The last four consecutive presidents, including Trump, have all tried to
execute something resembling a Russian reset. All of them failed, but their
failures were not cost-free propositions. That engagement bought Putin time —
time he has used to invade his sovereign neighbors on three occasions, and
Ukraine won’t be the last. “He wants to put the old band back together,”
Christie said of the Soviet Union. “Only American can stop it.”
But the
governor’s performance on that debate stage wasn’t dour. He didn’t channel the
eschatological notion that America is such a spent force it will only take one
more Democratic presidential term to finally break the greatest country on
Earth. He brought the jokes. Sure, Trump failed to build his border wall,
Christie said. Nor did he get Mexico to pay for it. Indeed, if Mexico had known
they’d only have to foot the bill for 52 miles of new barriers, “they might
have paid for the 52 miles,” he joked. In another jocular moment, Christie
extended his respect to the field of candidates who did show
up for the debate — even Vivek Ramaswamy, with whom he had several heated
exchanges in the last debate. Turning then to the over-eager pharmaceutical
CEO, who was thrilled by the gesture, Christie jokingly told him to put his
“hand down.” That disarmed Ramaswamy, who laughed aloud at the admonition.
It
wasn’t a bad debate for any of the candidates on that stage. Ramaswamy pivoted
from the churlish pose he struck in the first debate to relatable and gracious,
and he reminded Republicans why they found him impressive in the first place.
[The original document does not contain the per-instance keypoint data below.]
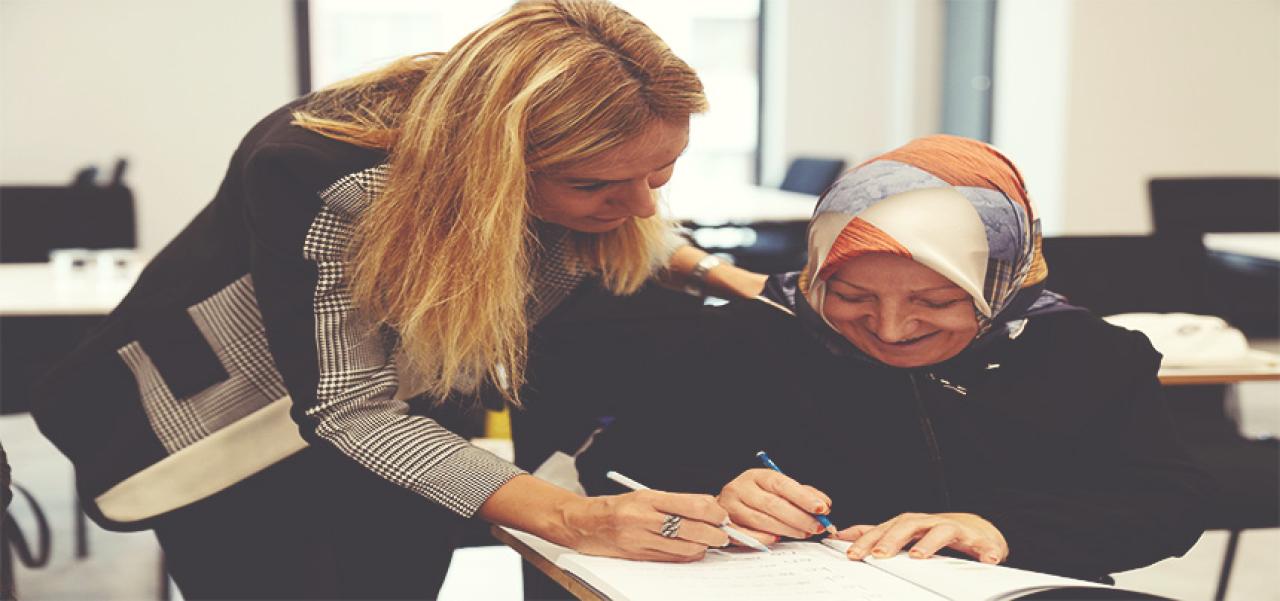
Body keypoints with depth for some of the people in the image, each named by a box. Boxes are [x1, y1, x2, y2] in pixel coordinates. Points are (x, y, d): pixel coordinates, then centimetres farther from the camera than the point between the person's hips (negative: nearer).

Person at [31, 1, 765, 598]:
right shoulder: (317, 180, -39)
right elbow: (350, 409, -36)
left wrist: (710, 271, -15)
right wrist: (570, 517, -45)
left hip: (416, 414, 5)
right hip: (235, 440, -5)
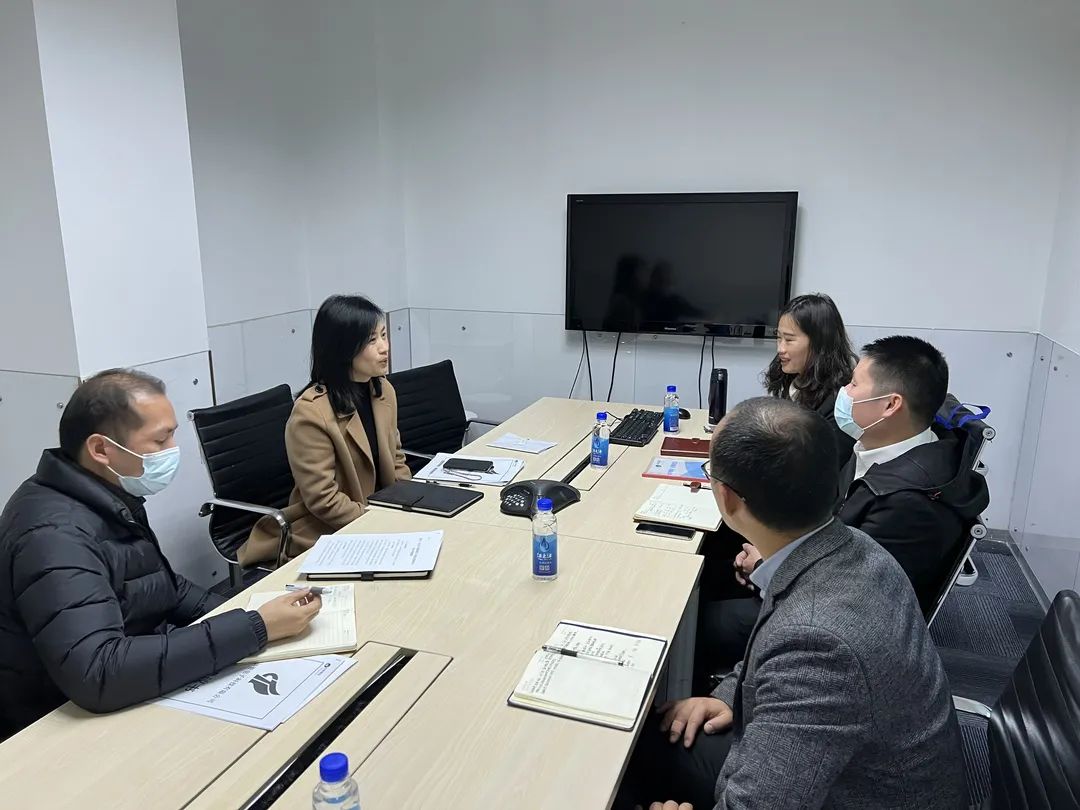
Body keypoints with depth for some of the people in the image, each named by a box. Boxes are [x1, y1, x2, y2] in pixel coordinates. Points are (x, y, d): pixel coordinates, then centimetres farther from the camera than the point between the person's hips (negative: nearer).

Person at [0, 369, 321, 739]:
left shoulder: (109, 499, 2)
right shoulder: (55, 535, -27)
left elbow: (162, 584, 15)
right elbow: (97, 674, -38)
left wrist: (240, 617, -1)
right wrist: (253, 629, -33)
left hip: (137, 699, 8)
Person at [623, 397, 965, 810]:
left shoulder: (817, 637, -39)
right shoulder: (853, 549, -12)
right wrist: (729, 695, -2)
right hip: (848, 770, 7)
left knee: (644, 750, 1)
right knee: (657, 730, 10)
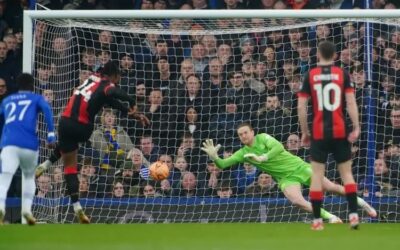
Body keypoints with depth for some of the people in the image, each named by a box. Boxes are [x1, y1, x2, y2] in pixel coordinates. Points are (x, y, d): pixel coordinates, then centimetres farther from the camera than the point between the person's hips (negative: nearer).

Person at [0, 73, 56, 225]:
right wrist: (51, 133, -8)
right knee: (29, 177, 24)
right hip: (29, 144, 0)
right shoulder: (36, 98, 18)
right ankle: (26, 208, 5)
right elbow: (46, 109, -2)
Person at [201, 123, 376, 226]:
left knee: (332, 188, -1)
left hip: (298, 167, -2)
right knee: (298, 202, -27)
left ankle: (360, 202, 21)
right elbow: (223, 164, -6)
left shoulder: (263, 138, -11)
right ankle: (330, 217, -14)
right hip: (286, 178, 2)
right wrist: (214, 157, -27)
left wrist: (261, 158, -35)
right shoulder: (242, 154, 0)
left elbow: (279, 147, -27)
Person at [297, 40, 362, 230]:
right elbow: (351, 102, -8)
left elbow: (301, 106, 0)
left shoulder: (310, 76, 1)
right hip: (340, 132, 0)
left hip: (319, 133, 0)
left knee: (317, 174, 4)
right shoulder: (343, 74, 0)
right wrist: (356, 128, -6)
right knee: (346, 173, 9)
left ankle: (317, 220, 3)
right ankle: (353, 215, -2)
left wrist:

Haley displayed a real depth of knowledge on policy with detail-rich responses
to questions on health care and foreign affairs. Tim Scott had a standout
moment describing the ways in which America had overcome much of its racial
past and the faith he had in continued progress. Ron DeSantis did himself a lot
of favors by reminding voters of his successes as Florida’s governor, and he
showed that Trump’s dominance in the polls does not so cow him that he won’t
take the fight to the front-runner.
But it
was Christie who turned in the most compelling performance. And for Donald
Trump’s Republican skeptics, that’s just terrible. No one in this field is as
disliked by GOP voters as Chris Christie. That deficit is so deep it’s a hurdle
Christie is unlikely to overcome. So, a muddled result favoring the candidate
least likely to consolidate the Trump-skeptical vote only prolongs the
winnowing process and makes Trump’s nomination more likely.